WORK ITEM ::
Without copying any picture, transcribe exactly the lines of the data below from the one containing "middle mcp: (177, 168)" through the one containing "ring dip: (28, 61)".

Pose landmark coordinates:
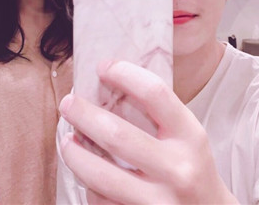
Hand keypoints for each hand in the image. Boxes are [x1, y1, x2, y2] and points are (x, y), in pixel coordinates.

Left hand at [59, 61, 237, 203]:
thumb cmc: (193, 166)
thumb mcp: (187, 136)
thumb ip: (158, 115)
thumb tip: (111, 87)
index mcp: (190, 136)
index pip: (155, 93)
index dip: (125, 74)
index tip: (104, 67)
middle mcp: (177, 168)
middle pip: (117, 135)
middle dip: (84, 115)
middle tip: (68, 103)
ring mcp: (159, 201)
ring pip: (100, 175)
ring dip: (74, 154)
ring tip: (66, 140)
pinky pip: (102, 201)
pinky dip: (89, 185)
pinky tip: (87, 172)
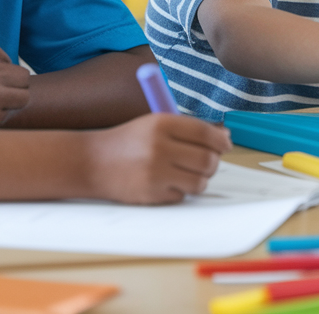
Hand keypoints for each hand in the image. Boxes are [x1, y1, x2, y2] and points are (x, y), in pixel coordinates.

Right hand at [83, 114, 230, 204]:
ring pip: (199, 181)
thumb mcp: (157, 124)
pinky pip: (182, 195)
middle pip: (207, 160)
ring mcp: (154, 174)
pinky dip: (181, 190)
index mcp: (163, 124)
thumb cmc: (130, 141)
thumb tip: (224, 138)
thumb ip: (189, 129)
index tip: (226, 144)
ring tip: (188, 172)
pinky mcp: (150, 195)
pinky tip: (167, 182)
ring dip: (200, 178)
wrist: (92, 162)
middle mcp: (159, 148)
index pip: (206, 134)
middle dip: (214, 161)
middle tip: (208, 160)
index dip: (222, 140)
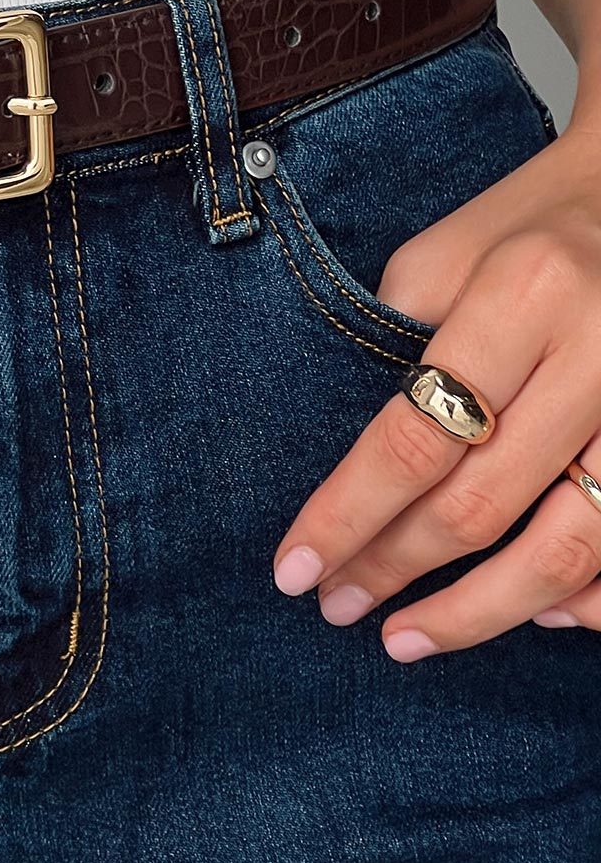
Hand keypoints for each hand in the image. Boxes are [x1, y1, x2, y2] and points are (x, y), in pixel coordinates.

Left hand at [271, 121, 600, 658]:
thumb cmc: (521, 225)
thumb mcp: (439, 259)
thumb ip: (397, 358)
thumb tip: (353, 480)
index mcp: (522, 297)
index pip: (414, 438)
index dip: (347, 516)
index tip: (293, 569)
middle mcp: (596, 358)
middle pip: (482, 506)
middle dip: (395, 569)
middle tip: (333, 605)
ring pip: (569, 551)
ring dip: (481, 613)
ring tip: (406, 638)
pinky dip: (584, 598)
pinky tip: (528, 617)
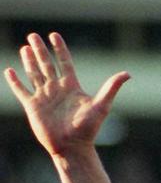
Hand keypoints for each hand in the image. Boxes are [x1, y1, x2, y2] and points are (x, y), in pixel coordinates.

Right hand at [4, 33, 128, 157]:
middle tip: (33, 35)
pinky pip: (21, 90)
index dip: (60, 49)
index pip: (64, 63)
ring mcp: (44, 97)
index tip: (54, 35)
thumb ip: (111, 88)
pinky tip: (10, 70)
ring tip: (25, 48)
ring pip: (34, 74)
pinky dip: (15, 81)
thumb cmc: (88, 129)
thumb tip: (128, 73)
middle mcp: (57, 90)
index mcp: (72, 87)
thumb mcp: (101, 106)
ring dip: (28, 61)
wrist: (72, 147)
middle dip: (40, 50)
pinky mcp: (33, 106)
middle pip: (47, 65)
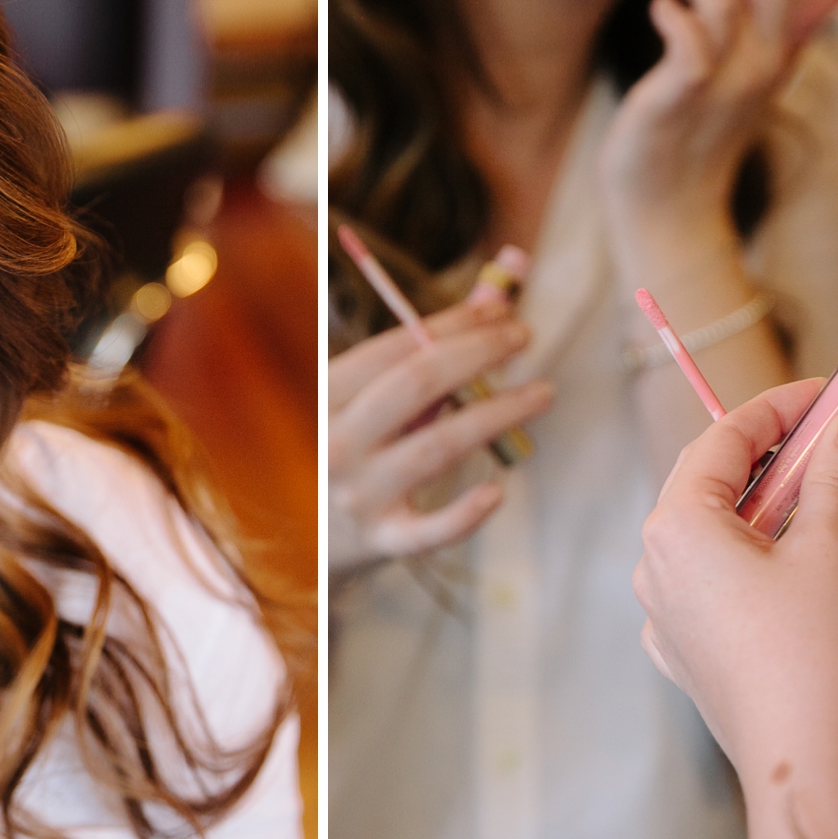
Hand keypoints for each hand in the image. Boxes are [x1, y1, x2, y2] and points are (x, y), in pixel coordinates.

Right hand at [329, 295, 552, 577]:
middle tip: (523, 335)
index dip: (451, 324)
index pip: (393, 349)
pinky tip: (497, 492)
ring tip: (542, 392)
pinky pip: (428, 531)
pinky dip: (464, 515)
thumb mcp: (358, 403)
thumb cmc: (341, 453)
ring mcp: (357, 494)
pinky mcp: (380, 541)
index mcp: (323, 397)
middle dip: (477, 352)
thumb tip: (493, 298)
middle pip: (416, 385)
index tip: (499, 308)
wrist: (295, 540)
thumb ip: (421, 356)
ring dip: (496, 413)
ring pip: (437, 447)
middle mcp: (335, 443)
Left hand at [594, 0, 837, 238]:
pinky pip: (691, 53)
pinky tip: (659, 3)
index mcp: (771, 49)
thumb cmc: (696, 145)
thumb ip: (787, 33)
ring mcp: (721, 83)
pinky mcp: (679, 105)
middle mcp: (755, 62)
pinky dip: (678, 21)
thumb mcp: (746, 82)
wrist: (670, 217)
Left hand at [632, 379, 837, 778]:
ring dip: (762, 502)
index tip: (828, 392)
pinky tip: (794, 556)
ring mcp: (661, 610)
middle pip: (709, 480)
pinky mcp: (681, 646)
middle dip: (771, 451)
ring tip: (822, 486)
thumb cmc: (809, 656)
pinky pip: (708, 579)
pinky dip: (749, 553)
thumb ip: (833, 478)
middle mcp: (653, 563)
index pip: (722, 439)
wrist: (800, 760)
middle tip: (830, 429)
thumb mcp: (826, 550)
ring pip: (708, 531)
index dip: (779, 408)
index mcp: (676, 526)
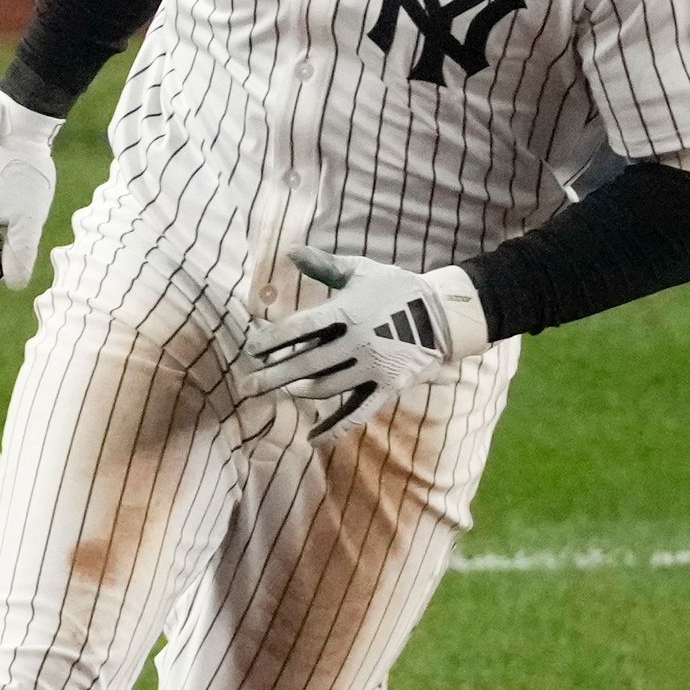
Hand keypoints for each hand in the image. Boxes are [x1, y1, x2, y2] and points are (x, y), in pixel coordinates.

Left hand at [242, 249, 459, 438]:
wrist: (444, 315)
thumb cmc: (396, 289)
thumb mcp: (361, 272)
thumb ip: (325, 266)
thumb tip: (291, 251)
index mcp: (348, 312)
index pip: (301, 327)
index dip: (273, 339)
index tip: (251, 349)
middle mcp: (358, 342)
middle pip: (306, 363)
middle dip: (272, 376)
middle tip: (246, 386)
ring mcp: (372, 368)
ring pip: (325, 388)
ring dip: (297, 392)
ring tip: (279, 391)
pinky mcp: (385, 388)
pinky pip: (355, 413)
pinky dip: (333, 428)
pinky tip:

YOUR RESPONSE ::
middle mcp: (177, 168)
middle pip: (117, 135)
middle dip: (84, 115)
middle tip: (68, 103)
ring mcp: (159, 201)
ring pip: (100, 175)
ring dip: (74, 154)
ring tip: (66, 140)
pinky pip: (102, 201)
pinky dip: (89, 185)
pinky tip: (87, 172)
Hand keypoints for each hand in the image. Boxes are [x1, y1, x2, y2] and points are (x, y), in pixel coordinates.

Right hand at [83, 114, 230, 204]:
ring pip: (199, 181)
thumb mcp: (157, 124)
pinky pip: (182, 195)
middle pip: (207, 160)
ring mcp: (154, 174)
pinky dip: (181, 190)
index mcp: (163, 124)
thumb cmc: (130, 141)
thumb tip: (224, 138)
thumb ip: (189, 129)
index tip: (226, 144)
ring tip: (188, 172)
pinky mcp: (150, 195)
pinky tip: (167, 182)
ring dip: (200, 178)
wrist: (92, 162)
middle mcp: (159, 148)
index pip: (206, 134)
middle dip: (214, 161)
middle tip: (208, 160)
index dip: (222, 140)
Hand keypoints for each hand in the image. Boxes are [x1, y1, x2, y2] and points are (x, y), in pixel coordinates.

Left hand at [271, 121, 600, 658]:
thumb cmc: (521, 225)
thumb mcp: (439, 259)
thumb ip: (397, 358)
thumb tip: (353, 480)
index mcp: (522, 297)
index pip: (414, 438)
index dip: (347, 516)
index tip: (293, 569)
middle mcp: (596, 358)
middle pip: (482, 506)
middle dip: (395, 569)
middle tip: (333, 605)
ring pip: (569, 551)
ring dip: (481, 613)
ring tip: (406, 638)
pinky dip: (584, 598)
pinky tip: (528, 617)
Hand keypoints for each hand in the image. Boxes are [x1, y1, x2, y2] and points are (x, y), in pixel coordinates.

Right hand at [4, 33, 128, 157]:
middle tip: (33, 35)
pinky pip: (21, 90)
index dip: (60, 49)
index pip: (64, 63)
ring mcp: (44, 97)
index tip: (54, 35)
thumb ip: (111, 88)
pinky tip: (10, 70)
ring tip: (25, 48)
ring pip: (34, 74)
pinky dip: (15, 81)
thumb cmc: (88, 129)
thumb tip: (128, 73)
middle mcp: (57, 90)
index mcp: (72, 87)
thumb mcp: (101, 106)
ring dip: (28, 61)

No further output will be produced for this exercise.